Here, we will study how to practically minimize a function. Most Machine Learning Algorithms and many other AI algorithms can be reduced to the question of minimizing a certain function.
We start by importing Numpy and Matplotlib as we did in the previous session
import numpy as np
%matplotlib inline
import matplotlib
import matplotlib.pyplot as plt
plt.rcParams['figure.figsize'] = [15, 6]
Minimizing a function is to find the argument for which it has minimal value.
Let us start by considering a simple function: $$f(x) = (x-2)^2 + 1$$
def f(x):
return (x-2)*(x-2)+1
x_values = np.linspace(-4,4)
plt.plot(x_values, f(x_values))
You might have learned in High-School that, to minimize a function, you first compute its derivative, then find the values for which the derivative is zero.
You then compute the second derivative (ie. the derivative of the derivative) to check if it is a minimum: if the second derivative is positive, it is a minimum; if it is negative it is a maximum. If it is zero, we cannot conclude.
In our case, the derivative is: $$\frac{d f(x)}{dx} = 2\cdot(x-2)$$
And the second derivative is: $$\frac{d^2 f(x)}{dx^2} = 2$$
We can already see that the second derivative is positive everywhere (in such a case, the function is called "convex"). This means that if the derivative is zero for some x value, then it is necessarily a minimum.
Here, it is easy to see that the derivative is 0 for x=2. Therefore, the minimum of the function is f(2)=0 when x=2
This method for finding a minimum works fine for simple cases. But we will encounter extremely complicated functions in practice. For such functions, this approach is in general not practical.
Instead, we will now see an interative method called Gradient Descent
Let us define a function corresponding to the derivative of f:
def deriv_f(x):
return 2*(x-2)
x_values = np.linspace(-4,4)
plt.plot(x_values, f(x_values))
plt.plot(x_values, deriv_f(x_values), "--")
deriv_f(0)
Let us choose a starting value for x:
x0 = 0
Now let us update x0 according to the opposite direction of the gradient.

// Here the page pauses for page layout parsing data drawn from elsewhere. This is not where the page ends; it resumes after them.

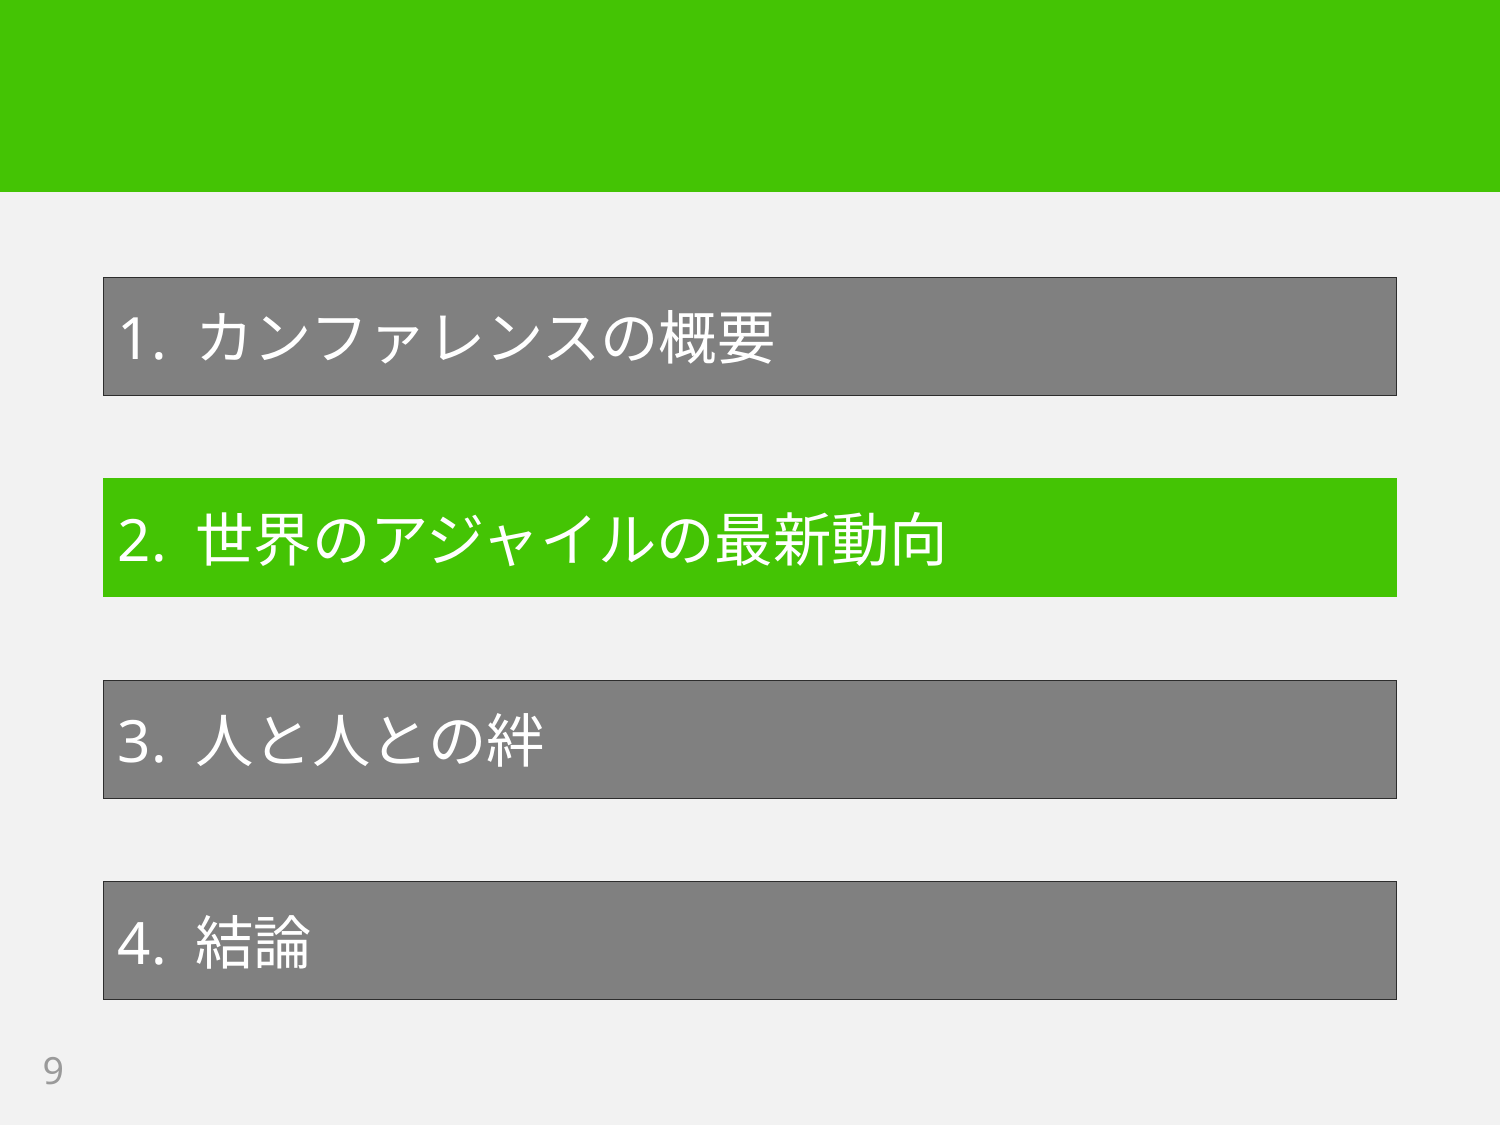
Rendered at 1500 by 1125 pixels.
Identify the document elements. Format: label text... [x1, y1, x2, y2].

text_box 1. カンファレンスの概要 [103, 277, 1397, 396]
text_box 2. 世界のアジャイルの最新動向 [103, 478, 1397, 597]
text_box 4. 結論 [103, 881, 1397, 1000]
slide_number 9 [27, 1042, 146, 1102]
text_box 3. 人と人との絆 [103, 680, 1397, 799]
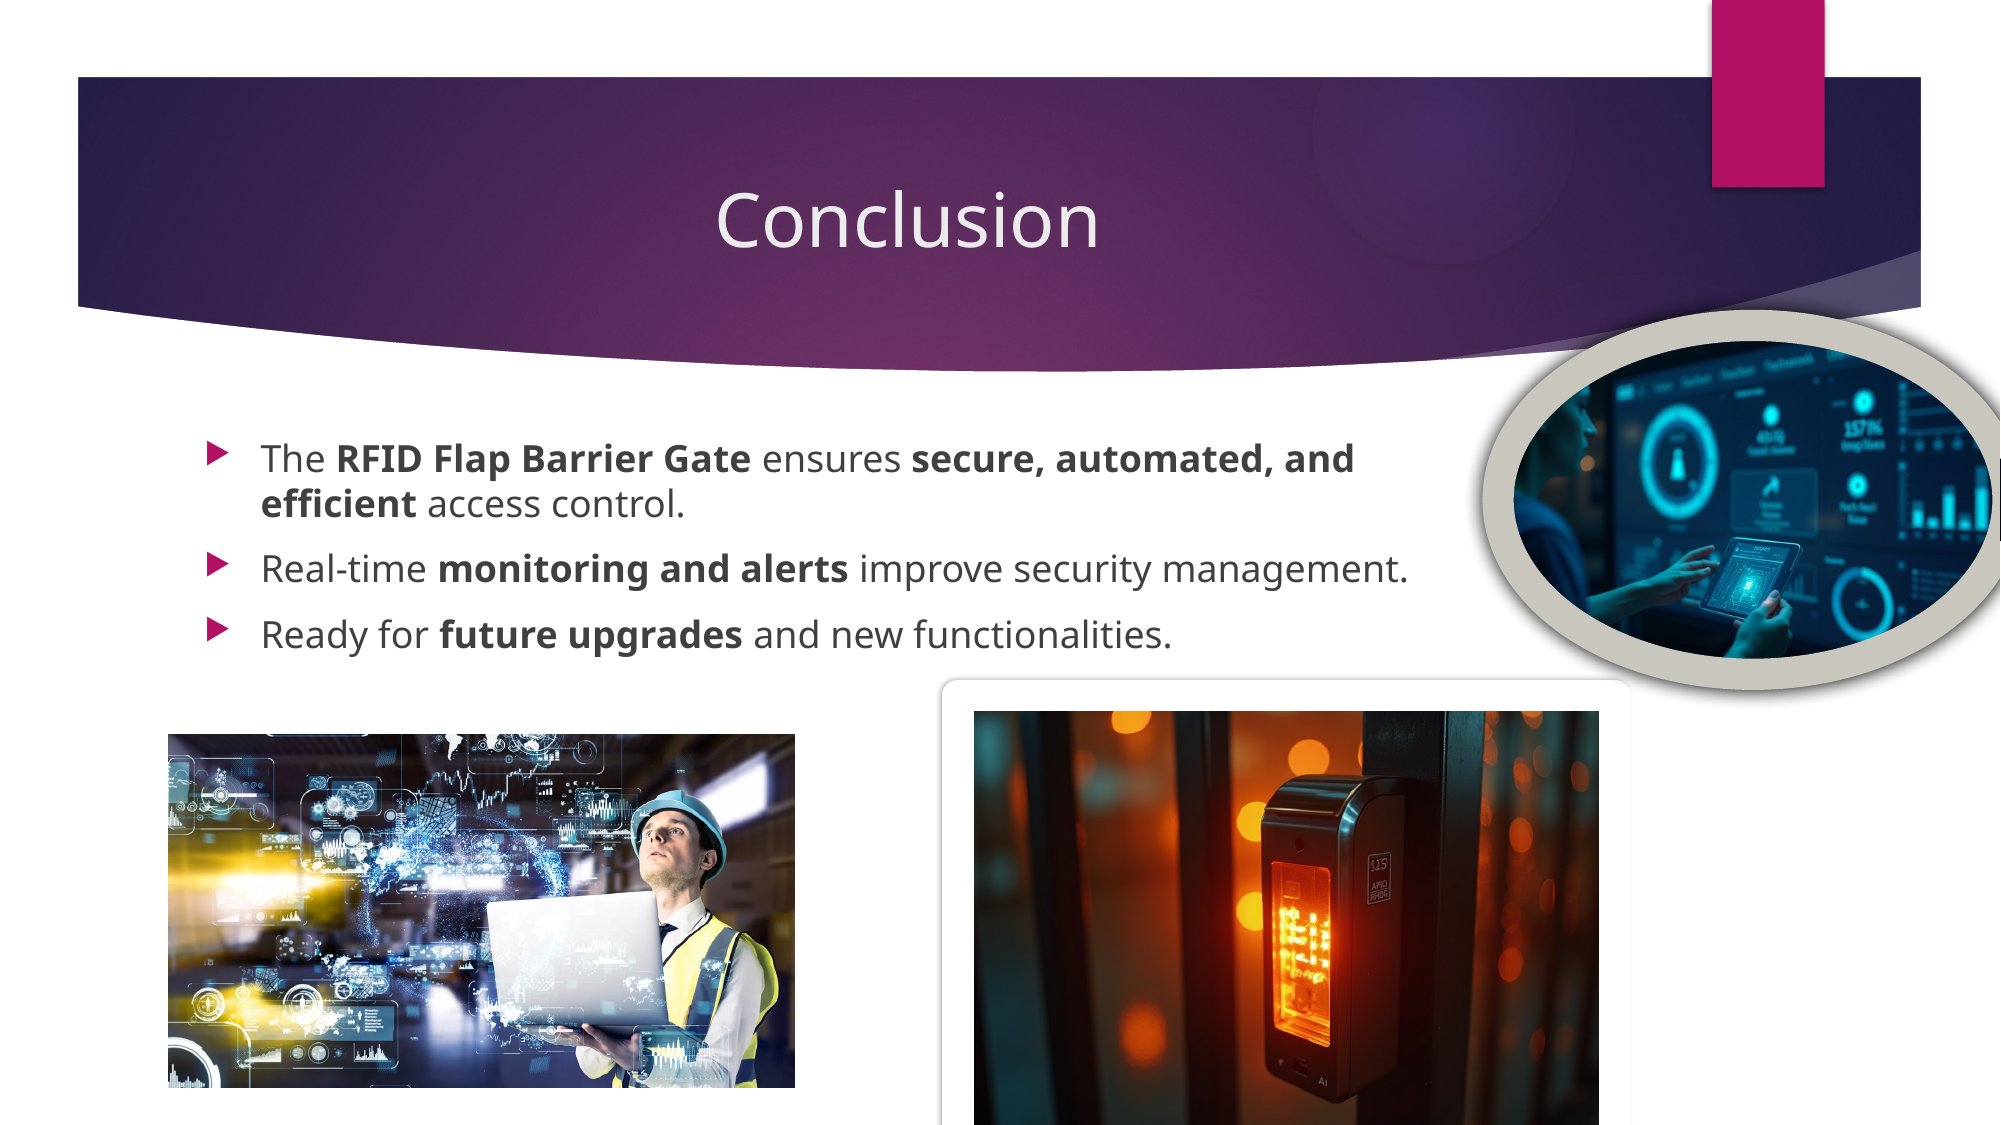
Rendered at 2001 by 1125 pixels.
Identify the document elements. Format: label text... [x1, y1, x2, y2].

picture [168, 734, 795, 1088]
picture [1497, 325, 2001, 675]
title Conclusion [189, 159, 1627, 276]
picture [973, 710, 1600, 1125]
list The RFID Flap Barrier Gate ensures secure, automated, and efficient access control. Real-time monitoring and alerts improve security management. Ready for future upgrades and new functionalities. [189, 427, 1459, 988]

We take a learning rate of 0.2
print("x0:", x0)
print("f(x0):", f(x0))
print("f'(x0):", deriv_f(x0))
x0 = x0 - 0.2 * deriv_f(x0)
You can execute the cell above several times with Ctrl+Enter to see the evolution of x0 and f(x0)
Let us now do the same thing, but more graphically:
x0 = 0
print("x0:", x0)
print("f(x0):", f(x0))
print("f'(x0):", deriv_f(x0))
plt.plot(x_values, f(x_values))
plt.plot([x0], [f(x0)], "ro")
x0 = x0 - 0.2 * deriv_f(x0)
#Press Ctrl+Enter in this cell several times to see the evolution
def f2(x):
return np.cos(x)**2 +1 -x
def deriv_f2(x):
return -2*np.cos(x)*np.sin(x) - 1
x_values = np.linspace(-5,5)
plt.plot(x_values, f2(x_values))
x0 = 0
print("x0:", x0)
print("f(x0):", f2(x0))
print("f'(x0):", deriv_f2(x0))
plt.plot(x_values, f2(x_values))
plt.plot([x0], [f2(x0)], "ro")
x0 = x0 - 0.2 * deriv_f2(x0)
def f3(x):
return 2*np.sin(x-2)**2 + np.cos(x)
x_values = np.linspace(-5,5)
plt.plot(x_values, f3(x_values))
def deriv_f3(x):
return 4*np.sin(x-2)*np.cos(x-2) - np.sin(x)
x0 = 0
print("x0:", x0)
print("f(x0):", f3(x0))
print("f'(x0):", deriv_f3(x0))
plt.plot(x_values, f3(x_values))
plt.plot([x0], [f3(x0)], "ro")
x0 = x0 - 0.2 * deriv_f3(x0)
import os
os.system('jupyter nbconvert --to html Notebook2.ipynb')